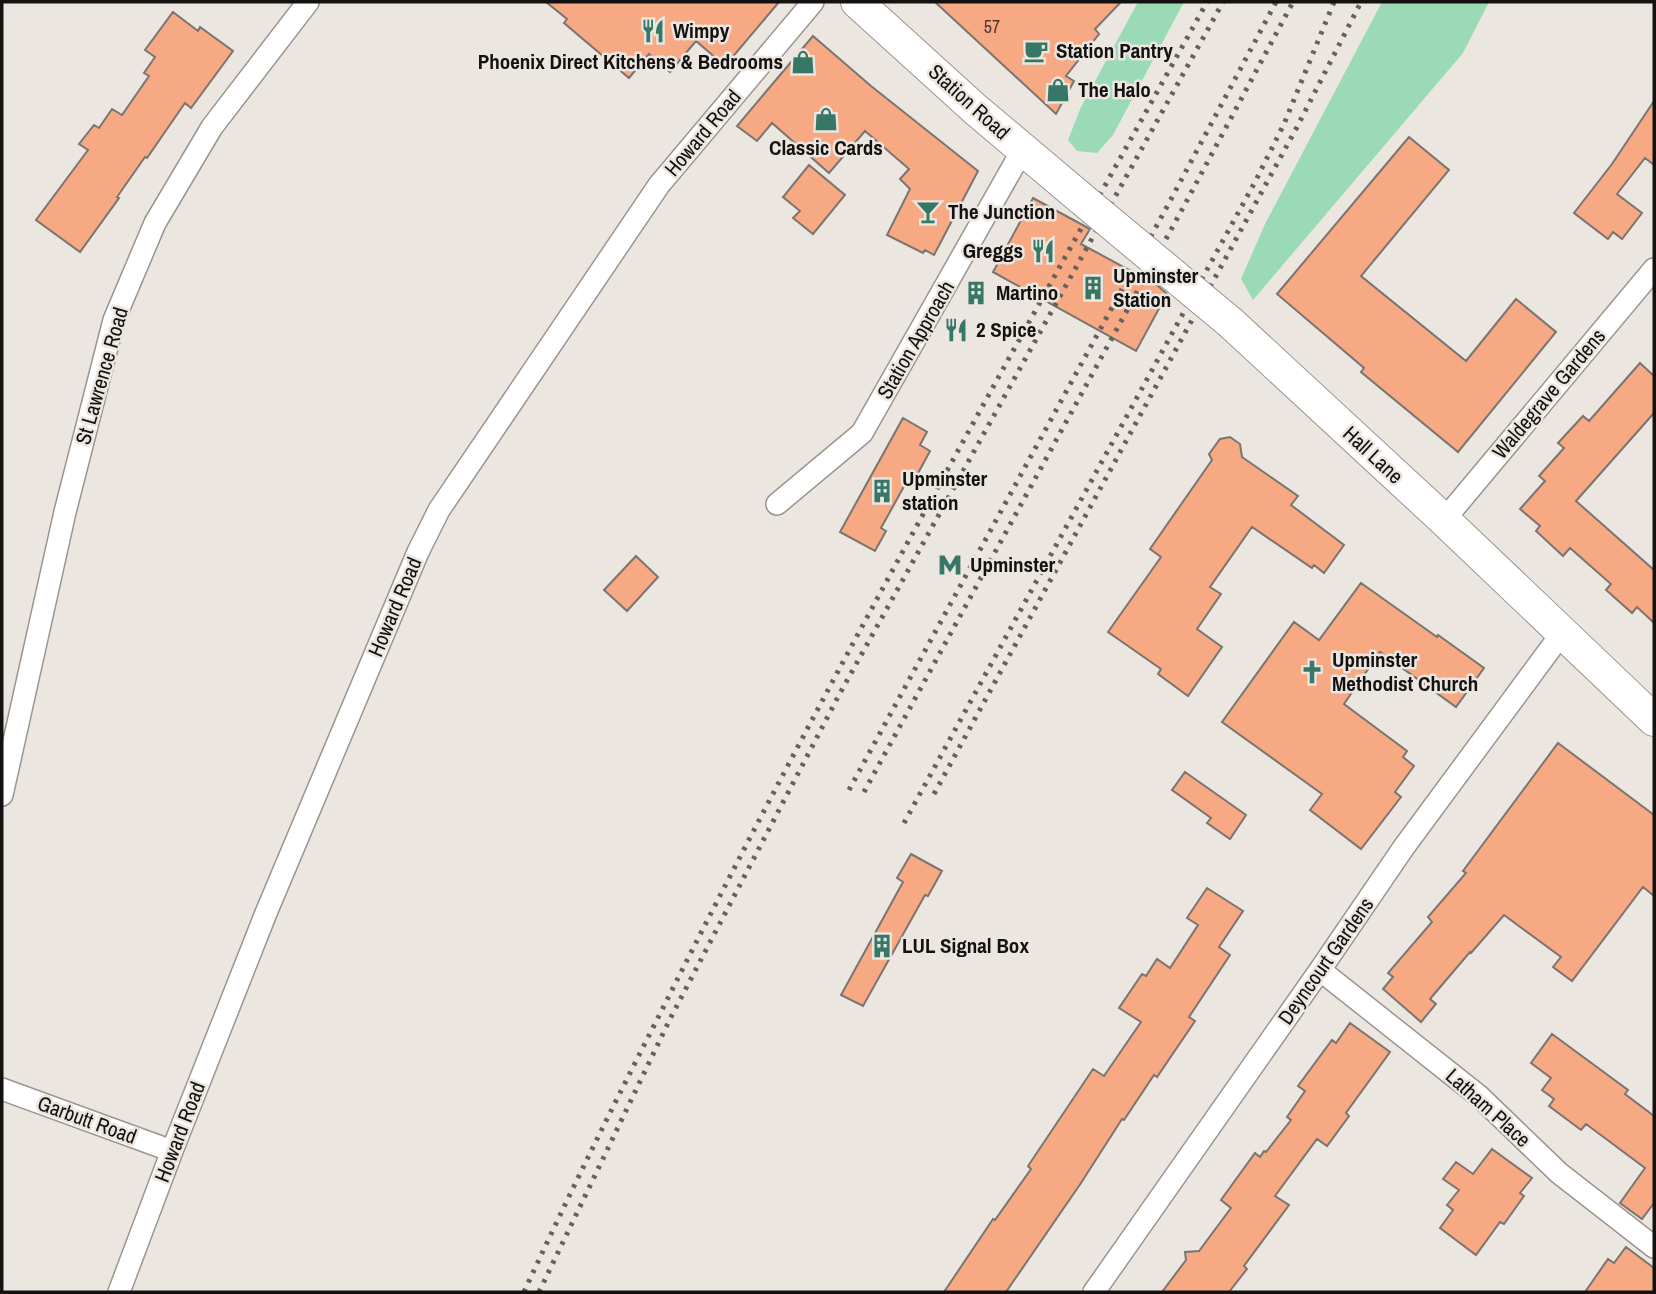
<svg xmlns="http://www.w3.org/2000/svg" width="1656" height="1294" font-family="'Archivo Narrow',sans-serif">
  <rect width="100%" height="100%" fill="#ece6e0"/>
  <path fill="#9bdab7" d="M 1138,2 L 1184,2 L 1113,135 L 1097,153 L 1077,151 L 1068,140 L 1081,107 Z
    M 1382,2 L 1489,2 L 1463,53 L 1253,300 L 1241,279 L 1265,224 Z"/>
  <path fill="#f6a982" stroke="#7b7470" stroke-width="2" d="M 546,2 L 779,2 L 725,66 L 696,41 L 670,72 L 649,54 L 629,78 L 564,23 L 567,19 Z
    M 935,2 L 1121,2 L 1095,29 L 1099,34 L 1066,76 L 1074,81 L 1056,114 Z
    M 173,12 L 198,31 L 200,27 L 233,51 L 191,108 L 185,103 L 147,158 L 145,157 L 117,197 L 119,198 L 80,252 L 36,220 L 88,150 L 79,144 L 94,125 L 99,128 L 112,109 L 122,115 L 149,76 L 144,73 L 155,57 L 145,50 Z
    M 813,36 L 871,86 L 978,171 L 934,255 L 925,250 L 923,253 L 887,235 L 910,189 L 900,179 L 909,169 L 865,131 L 829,173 L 772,123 L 757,141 L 737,126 Z
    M 1654,101 L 1654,165 L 1645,158 L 1617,194 L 1642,213 L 1622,239 L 1613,232 L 1608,239 L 1574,213 L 1612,164 Z
    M 1409,137 L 1449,170 L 1361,276 L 1466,361 L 1516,299 L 1556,332 L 1458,452 L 1361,372 L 1364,368 L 1277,294 Z
    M 809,165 L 845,195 L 813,234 L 793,218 L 800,211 L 783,197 Z
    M 1033,198 L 1090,229 L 1081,244 L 1157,285 L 1167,294 L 1136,351 L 993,272 Z
    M 1640,363 L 1654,376 L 1654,413 L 1576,501 L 1654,570 L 1654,623 L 1637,607 L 1632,613 L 1606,590 L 1611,584 L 1570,548 L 1563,556 L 1536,531 L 1540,526 L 1520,509 L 1545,481 L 1539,476 L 1564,448 L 1558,443 L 1583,416 L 1589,421 Z
    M 903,418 L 927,432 L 920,445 L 930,451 L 917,475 L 912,472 L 881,528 L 886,531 L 875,551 L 840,532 Z
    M 1230,437 L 1240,444 L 1242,457 L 1298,496 L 1291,505 L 1344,545 L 1324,573 L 1314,565 L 1312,568 L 1252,527 L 1210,587 L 1221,594 L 1197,629 L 1222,647 L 1188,696 L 1158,674 L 1161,669 L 1108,632 L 1161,557 L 1150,549 L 1212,460 L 1209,454 L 1220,439 Z
    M 636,556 L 658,577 L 627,611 L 604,590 Z
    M 1361,583 L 1437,637 L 1438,635 L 1484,668 L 1456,707 L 1380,652 L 1344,704 L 1407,751 L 1403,757 L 1414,766 L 1395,792 L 1401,797 L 1361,849 L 1310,810 L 1322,794 L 1222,722 L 1294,622 L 1319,640 Z
    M 1558,743 L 1654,815 L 1654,896 L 1643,887 L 1572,981 L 1553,967 L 1561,957 L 1504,915 L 1471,953 L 1470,952 L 1430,999 L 1436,1004 L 1421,1022 L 1383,989 L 1393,977 L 1388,973 L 1432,922 L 1428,917 L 1466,873 L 1463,871 Z
    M 1185,772 L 1246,815 L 1230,839 L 1207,823 L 1211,818 L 1172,790 Z
    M 911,854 L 942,871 L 928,896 L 925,895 L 863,1006 L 841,995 L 903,882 L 897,878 Z
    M 1207,888 L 1243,911 L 1219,947 L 1230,955 L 1189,1017 L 1195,1021 L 1157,1077 L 1154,1075 L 1124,1120 L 1122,1119 L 1081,1183 L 1006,1292 L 944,1292 L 993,1219 L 995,1220 L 1031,1169 L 1028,1166 L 1093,1069 L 1104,1076 L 1141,1022 L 1119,1008 L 1142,974 L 1146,976 L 1157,959 L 1170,968 L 1198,925 L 1187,918 Z
    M 1350,1023 L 1390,1052 L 1346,1113 L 1349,1116 L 1327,1146 L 1317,1139 L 1275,1196 L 1289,1205 L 1244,1266 L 1247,1269 L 1229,1292 L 1162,1292 L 1186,1260 L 1185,1252 L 1199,1251 L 1231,1208 L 1221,1200 L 1255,1153 L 1260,1157 L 1264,1151 L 1266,1152 L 1291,1120 L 1287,1117 L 1305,1091 L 1298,1086 L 1332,1040 L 1336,1043 Z
    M 1552,1034 L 1628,1090 L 1625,1094 L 1654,1116 L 1654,1203 L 1642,1219 L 1620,1203 L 1645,1168 L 1586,1124 L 1581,1130 L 1549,1106 L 1554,1099 L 1542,1090 L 1551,1078 L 1531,1063 Z
    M 1492,1149 L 1532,1178 L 1520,1193 L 1524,1196 L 1504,1224 L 1500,1222 L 1476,1255 L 1440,1228 L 1453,1210 L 1447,1205 L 1459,1190 L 1443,1179 L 1456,1162 L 1473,1174 Z
    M 1626,1247 L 1654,1268 L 1654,1292 L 1585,1292 L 1608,1259 L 1614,1263 Z"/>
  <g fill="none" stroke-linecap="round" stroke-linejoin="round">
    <g stroke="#9b9590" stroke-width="24">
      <path id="street" d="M 777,504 L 862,433 L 1023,149
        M 1444,520 L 1654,269
        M 2,795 L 65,512 L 114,320 L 155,223 L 212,127 L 308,2
        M 1320,970 L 1479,1096 L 1559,1173 L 1654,1247
        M 2,1089 L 172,1151
        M 119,1292 L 172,1151 L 266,913 L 418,552 L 439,510 L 659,185 L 813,2
        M 1094,1292 L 1320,970 L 1404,847 L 1562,633"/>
    </g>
    <g stroke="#9b9590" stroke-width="34">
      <path id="secondary" d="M 857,2 L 975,109 L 1083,200
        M 1231,323 L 1444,520 L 1654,720"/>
    </g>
    <use href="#street" stroke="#fff" stroke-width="21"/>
    <use href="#secondary" stroke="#fff" stroke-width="32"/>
    <path stroke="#65615e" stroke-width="5" stroke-dasharray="3.5 7" stroke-linecap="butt" d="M 849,790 L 1169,203 L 1276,2
      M 864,792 L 1184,206 L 1293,2
      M 934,794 L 1297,127 L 1361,2
      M 904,823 L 1255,182 L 1284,124 L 1334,2
      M 524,1292 C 569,1194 617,1098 666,1002 C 836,663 1023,334 1207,2
      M 539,1292 L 670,1019 L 839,695 L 1223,2"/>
    <g stroke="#9b9590" stroke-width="34" stroke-linecap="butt">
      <path id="secondary-bridge" d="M 1083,200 L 1231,323"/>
    </g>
    <use href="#secondary-bridge" stroke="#fff" stroke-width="32"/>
  </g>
  <defs>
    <g id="restaurant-bare" transform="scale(1.89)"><path d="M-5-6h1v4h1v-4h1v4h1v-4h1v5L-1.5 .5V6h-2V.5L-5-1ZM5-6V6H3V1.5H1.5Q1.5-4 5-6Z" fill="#377765" stroke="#ece6e0" stroke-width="2.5" paint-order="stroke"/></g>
    <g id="cafe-bare" transform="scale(1.89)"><path d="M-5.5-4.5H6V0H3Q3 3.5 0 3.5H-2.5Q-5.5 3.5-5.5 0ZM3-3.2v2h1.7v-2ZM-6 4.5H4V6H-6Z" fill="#377765" stroke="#ece6e0" stroke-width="2.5" paint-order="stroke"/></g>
    <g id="shop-bare" transform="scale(1.89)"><path d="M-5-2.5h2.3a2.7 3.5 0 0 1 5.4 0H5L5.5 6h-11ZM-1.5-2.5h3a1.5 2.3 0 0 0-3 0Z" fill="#377765" stroke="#ece6e0" stroke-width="2.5" paint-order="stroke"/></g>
    <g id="bar-bare" transform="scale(1.89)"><path d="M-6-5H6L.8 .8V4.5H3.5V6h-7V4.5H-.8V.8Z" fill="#377765" stroke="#ece6e0" stroke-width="2.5" paint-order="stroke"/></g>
    <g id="building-bare" transform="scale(1.89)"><path d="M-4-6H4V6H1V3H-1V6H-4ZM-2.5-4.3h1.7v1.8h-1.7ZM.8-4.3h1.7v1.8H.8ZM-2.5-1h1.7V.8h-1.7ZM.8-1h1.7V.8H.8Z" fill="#377765" stroke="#ece6e0" stroke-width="2.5" paint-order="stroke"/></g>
    <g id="metro-bare" transform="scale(1.89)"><path d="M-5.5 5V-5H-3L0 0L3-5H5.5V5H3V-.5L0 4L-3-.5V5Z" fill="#377765" stroke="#ece6e0" stroke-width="2.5" paint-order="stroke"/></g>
    <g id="church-bare" transform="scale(1.89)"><path d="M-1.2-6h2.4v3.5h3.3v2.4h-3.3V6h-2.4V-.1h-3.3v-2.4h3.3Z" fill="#377765" stroke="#ece6e0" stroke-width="2.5" paint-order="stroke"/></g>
  </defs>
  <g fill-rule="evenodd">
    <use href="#restaurant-bare" x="653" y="31"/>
    <use href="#cafe-bare" x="1036" y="51"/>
    <use href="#shop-bare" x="803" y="62"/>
    <use href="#shop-bare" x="1058" y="90"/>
    <use href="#shop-bare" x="826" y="119"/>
    <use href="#bar-bare" x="928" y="212"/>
    <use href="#restaurant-bare" x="1043" y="251"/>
    <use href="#building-bare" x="1093" y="288"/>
    <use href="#building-bare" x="976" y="293"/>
    <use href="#restaurant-bare" x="956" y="330"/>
    <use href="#building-bare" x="882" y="491"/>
    <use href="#metro-bare" x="950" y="565"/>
    <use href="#church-bare" x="1312" y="672"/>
    <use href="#building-bare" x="882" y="946"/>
  </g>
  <g text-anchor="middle" stroke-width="5" stroke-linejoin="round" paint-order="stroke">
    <g font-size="18" fill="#4c382c">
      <text x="992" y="33">57</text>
    </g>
    <g font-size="21" font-weight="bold" fill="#141210" stroke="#ece6e0" text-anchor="start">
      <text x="673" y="38">Wimpy</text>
      <text x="1056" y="58">Station Pantry</text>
      <text x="783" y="69" text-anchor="end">Phoenix Direct Kitchens &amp; Bedrooms</text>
      <text x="1078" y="97">The Halo</text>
      <text x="826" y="155" text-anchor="middle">Classic Cards</text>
      <text x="948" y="219">The Junction</text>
      <text x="1023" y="258" text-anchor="end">Greggs</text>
      <text x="1113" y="283">Upminster<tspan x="1113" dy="24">Station</tspan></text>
      <text x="996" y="300">Martino</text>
      <text x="976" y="337">2 Spice</text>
      <text x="902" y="486">Upminster<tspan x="902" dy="24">station</tspan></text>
      <text x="970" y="572">Upminster</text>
      <text x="1332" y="667">Upminster<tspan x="1332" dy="24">Methodist Church</tspan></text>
      <text x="902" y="953">LUL Signal Box</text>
    </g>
    <g font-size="21" fill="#141210" stroke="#ece6e0">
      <text transform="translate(969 102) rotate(42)" y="7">Station Road</text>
      <text transform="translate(703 133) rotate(-50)" y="7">Howard Road</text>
      <text transform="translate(916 340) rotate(-60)" y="7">Station Approach</text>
      <text transform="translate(102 376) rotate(-74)" y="7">St Lawrence Road</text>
      <text transform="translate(1549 394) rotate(-50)" y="7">Waldegrave Gardens</text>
      <text transform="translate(1373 455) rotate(43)" y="7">Hall Lane</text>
      <text transform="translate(395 607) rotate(-67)" y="7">Howard Road</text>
      <text transform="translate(1326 961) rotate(-55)" y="7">Deyncourt Gardens</text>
      <text transform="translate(1488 1108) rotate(42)" y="7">Latham Place</text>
      <text transform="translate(87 1120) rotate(20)" y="7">Garbutt Road</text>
      <text transform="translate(180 1132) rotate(-69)" y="7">Howard Road</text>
    </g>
  </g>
  <rect width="1656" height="1294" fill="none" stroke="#141210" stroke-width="7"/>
</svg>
* * *
→ **INSTRUCTIONS FOR THE TASK**:
All lines above in which the word "round" occurs should be identified and copied.

→ **ANSWER**:
  <g fill="none" stroke-linecap="round" stroke-linejoin="round">
  <g text-anchor="middle" stroke-width="5" stroke-linejoin="round" paint-order="stroke">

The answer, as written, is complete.